Transcribed page text:
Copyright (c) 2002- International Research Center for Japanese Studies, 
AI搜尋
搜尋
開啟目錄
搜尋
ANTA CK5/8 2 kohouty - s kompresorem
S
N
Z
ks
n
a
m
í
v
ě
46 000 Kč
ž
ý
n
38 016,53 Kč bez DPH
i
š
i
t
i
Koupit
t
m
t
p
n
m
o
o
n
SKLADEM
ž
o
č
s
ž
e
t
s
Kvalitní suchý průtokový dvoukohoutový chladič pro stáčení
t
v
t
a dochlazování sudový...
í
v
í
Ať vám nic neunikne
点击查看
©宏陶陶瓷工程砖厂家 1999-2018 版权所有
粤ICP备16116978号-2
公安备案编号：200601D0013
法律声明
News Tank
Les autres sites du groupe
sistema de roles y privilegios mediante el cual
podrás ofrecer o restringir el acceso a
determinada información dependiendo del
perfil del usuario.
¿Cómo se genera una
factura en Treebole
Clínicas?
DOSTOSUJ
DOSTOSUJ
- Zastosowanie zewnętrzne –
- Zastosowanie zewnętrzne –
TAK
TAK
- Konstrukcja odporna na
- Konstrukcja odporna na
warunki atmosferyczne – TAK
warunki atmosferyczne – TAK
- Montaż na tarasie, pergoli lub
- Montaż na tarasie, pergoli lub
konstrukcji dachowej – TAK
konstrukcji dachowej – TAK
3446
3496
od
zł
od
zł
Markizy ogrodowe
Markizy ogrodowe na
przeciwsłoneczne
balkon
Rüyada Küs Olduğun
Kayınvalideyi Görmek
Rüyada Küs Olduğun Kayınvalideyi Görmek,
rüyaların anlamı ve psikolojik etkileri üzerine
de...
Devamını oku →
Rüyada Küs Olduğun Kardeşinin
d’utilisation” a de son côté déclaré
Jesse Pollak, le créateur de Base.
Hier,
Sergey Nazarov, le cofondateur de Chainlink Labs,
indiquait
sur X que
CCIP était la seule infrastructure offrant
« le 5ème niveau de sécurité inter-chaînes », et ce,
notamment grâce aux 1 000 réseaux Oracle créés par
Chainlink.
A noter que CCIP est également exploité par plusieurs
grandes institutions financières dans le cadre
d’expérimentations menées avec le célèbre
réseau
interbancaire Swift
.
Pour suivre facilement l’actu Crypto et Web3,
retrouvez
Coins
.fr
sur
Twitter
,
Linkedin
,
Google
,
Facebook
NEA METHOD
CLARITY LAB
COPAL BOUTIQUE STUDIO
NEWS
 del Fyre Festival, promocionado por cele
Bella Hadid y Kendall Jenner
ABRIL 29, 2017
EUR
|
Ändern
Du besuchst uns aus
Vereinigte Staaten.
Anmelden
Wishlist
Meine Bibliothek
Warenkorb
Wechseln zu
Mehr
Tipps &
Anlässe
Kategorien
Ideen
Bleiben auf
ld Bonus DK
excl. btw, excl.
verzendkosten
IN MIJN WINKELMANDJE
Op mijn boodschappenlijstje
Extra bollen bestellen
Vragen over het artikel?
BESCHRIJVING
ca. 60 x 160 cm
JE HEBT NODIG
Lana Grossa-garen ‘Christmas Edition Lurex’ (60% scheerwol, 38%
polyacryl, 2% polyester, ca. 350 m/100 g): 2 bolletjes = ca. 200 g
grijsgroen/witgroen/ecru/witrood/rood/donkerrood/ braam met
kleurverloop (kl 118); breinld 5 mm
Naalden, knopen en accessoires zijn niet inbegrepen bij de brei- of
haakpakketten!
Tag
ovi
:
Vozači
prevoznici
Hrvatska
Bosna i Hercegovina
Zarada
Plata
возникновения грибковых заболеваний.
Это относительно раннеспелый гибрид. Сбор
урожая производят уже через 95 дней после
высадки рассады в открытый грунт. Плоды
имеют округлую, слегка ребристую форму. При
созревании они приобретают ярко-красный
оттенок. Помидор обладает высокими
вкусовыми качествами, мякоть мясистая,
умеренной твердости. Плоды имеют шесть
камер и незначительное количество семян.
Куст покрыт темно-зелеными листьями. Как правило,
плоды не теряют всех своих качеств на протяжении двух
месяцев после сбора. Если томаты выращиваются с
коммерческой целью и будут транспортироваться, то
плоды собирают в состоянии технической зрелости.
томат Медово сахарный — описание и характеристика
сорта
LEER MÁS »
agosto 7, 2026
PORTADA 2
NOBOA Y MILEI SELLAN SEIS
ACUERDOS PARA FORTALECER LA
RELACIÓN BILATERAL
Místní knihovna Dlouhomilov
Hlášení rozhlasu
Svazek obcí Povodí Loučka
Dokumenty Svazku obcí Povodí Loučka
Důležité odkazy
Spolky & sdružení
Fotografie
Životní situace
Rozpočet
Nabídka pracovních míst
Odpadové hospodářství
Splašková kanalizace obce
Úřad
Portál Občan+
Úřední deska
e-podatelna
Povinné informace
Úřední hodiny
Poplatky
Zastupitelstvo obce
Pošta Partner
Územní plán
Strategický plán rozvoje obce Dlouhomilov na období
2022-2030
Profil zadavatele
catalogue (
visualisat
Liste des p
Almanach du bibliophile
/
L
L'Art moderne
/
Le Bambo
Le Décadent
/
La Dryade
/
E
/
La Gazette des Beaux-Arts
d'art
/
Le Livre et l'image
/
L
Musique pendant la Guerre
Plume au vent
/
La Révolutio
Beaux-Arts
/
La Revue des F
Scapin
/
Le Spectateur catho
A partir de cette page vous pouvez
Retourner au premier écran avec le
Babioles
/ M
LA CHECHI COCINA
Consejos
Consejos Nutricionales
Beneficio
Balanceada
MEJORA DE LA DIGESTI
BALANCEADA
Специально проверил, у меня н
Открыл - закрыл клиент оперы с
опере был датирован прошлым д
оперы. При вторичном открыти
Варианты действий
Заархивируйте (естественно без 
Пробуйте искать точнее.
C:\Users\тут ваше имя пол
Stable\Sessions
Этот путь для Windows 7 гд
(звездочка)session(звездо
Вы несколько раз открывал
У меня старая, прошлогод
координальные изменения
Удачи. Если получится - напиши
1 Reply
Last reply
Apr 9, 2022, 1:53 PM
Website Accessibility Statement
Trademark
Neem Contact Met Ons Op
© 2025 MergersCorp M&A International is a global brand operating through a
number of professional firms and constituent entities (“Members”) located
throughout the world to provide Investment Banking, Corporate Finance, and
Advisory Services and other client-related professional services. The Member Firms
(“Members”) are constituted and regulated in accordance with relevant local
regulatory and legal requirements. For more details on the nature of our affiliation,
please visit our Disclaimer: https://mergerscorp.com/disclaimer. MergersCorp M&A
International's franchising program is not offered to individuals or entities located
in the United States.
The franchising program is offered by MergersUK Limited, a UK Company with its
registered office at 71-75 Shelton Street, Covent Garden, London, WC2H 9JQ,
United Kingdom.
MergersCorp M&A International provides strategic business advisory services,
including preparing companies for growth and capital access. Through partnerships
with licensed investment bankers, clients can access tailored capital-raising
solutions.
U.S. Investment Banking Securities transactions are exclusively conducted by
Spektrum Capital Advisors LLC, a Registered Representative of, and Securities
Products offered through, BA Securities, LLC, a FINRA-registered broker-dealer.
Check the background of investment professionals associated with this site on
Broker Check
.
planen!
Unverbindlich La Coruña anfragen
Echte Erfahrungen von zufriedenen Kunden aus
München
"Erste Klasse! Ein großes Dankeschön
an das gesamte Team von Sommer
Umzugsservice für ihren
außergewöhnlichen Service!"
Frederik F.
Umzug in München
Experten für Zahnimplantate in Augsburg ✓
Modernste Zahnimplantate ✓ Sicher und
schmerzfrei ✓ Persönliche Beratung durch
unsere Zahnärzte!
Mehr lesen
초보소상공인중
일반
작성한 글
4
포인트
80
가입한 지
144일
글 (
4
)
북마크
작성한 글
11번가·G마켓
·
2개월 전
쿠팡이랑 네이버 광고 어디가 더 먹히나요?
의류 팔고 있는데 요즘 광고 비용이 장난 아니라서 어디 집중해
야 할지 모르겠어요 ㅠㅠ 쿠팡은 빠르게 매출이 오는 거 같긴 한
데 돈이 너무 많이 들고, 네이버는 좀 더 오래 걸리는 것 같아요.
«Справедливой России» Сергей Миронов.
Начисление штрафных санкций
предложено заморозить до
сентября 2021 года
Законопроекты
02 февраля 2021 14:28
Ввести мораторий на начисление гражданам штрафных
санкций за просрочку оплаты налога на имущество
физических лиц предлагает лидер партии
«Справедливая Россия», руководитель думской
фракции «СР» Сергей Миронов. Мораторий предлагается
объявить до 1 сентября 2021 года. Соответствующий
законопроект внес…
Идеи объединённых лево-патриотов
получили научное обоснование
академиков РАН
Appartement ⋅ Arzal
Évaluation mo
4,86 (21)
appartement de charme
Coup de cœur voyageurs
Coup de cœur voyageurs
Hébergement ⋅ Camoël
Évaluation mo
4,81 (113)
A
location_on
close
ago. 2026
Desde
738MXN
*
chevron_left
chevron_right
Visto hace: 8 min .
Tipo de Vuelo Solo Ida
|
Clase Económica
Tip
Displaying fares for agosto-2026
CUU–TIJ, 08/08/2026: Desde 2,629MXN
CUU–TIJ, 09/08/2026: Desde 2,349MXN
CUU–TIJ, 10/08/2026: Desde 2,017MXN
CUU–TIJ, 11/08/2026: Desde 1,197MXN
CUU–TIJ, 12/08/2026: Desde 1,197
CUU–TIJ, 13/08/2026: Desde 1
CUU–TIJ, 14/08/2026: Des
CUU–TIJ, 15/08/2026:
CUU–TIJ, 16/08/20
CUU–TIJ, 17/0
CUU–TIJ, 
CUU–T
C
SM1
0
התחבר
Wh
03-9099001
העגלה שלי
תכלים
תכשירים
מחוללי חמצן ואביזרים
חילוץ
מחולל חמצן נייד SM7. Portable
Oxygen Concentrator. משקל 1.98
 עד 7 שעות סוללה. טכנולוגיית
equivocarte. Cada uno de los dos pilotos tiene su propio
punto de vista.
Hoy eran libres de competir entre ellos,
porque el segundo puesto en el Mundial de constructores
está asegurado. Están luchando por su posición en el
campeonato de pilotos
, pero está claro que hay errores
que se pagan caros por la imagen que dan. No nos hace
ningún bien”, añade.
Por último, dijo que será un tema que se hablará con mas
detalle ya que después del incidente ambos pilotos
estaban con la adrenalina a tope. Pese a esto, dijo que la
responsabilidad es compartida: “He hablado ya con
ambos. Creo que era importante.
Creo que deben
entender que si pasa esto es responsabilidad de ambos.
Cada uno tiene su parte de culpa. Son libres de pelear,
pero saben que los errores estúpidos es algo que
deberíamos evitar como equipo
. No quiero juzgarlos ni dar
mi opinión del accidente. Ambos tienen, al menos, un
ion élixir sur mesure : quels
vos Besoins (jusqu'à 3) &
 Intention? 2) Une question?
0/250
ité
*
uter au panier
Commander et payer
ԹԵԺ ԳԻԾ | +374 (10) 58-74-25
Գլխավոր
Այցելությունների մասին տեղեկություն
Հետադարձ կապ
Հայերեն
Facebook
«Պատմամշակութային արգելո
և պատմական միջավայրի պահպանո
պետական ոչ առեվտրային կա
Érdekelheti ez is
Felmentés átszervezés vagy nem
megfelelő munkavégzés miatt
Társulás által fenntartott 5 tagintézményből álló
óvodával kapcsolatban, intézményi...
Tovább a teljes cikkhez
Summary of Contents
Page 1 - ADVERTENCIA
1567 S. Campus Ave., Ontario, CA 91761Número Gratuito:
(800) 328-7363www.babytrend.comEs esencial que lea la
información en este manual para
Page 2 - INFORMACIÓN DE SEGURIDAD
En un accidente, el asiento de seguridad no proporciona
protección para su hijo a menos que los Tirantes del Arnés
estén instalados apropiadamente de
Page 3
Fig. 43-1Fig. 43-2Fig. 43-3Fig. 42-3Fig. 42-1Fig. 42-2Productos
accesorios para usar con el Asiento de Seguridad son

What to work on ::
Pick out each line of the data above that contains the string "services", and copy those lines.

Solution to this exercise ::
Advisory Services and other client-related professional services. The Member Firms
MergersCorp M&A International provides strategic business advisory services,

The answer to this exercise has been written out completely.